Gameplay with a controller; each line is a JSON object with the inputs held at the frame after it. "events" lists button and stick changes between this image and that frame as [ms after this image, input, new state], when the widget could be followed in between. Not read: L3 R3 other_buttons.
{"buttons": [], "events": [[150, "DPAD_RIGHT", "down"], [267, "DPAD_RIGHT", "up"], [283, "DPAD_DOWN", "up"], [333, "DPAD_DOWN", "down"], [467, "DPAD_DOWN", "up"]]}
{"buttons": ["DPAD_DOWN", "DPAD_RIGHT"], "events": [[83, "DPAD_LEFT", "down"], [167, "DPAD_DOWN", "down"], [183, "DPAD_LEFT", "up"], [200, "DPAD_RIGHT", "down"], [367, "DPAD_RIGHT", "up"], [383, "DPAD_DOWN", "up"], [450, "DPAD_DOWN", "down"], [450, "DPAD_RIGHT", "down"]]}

Task to complete: Reproduce all the data word for word.

Result below:
Gameplay with a controller; each line is a JSON object with the inputs held at the frame after it. "events" lists button and stick changes between this image and that frame as [ms after this image, input, new state], when the widget could be followed in between. Not read: L3 R3 other_buttons.
{"buttons": [], "events": [[150, "DPAD_RIGHT", "down"], [267, "DPAD_RIGHT", "up"], [283, "DPAD_DOWN", "up"], [333, "DPAD_DOWN", "down"], [467, "DPAD_DOWN", "up"]]}
{"buttons": ["DPAD_DOWN", "DPAD_RIGHT"], "events": [[83, "DPAD_LEFT", "down"], [167, "DPAD_DOWN", "down"], [183, "DPAD_LEFT", "up"], [200, "DPAD_RIGHT", "down"], [367, "DPAD_RIGHT", "up"], [383, "DPAD_DOWN", "up"], [450, "DPAD_DOWN", "down"], [450, "DPAD_RIGHT", "down"]]}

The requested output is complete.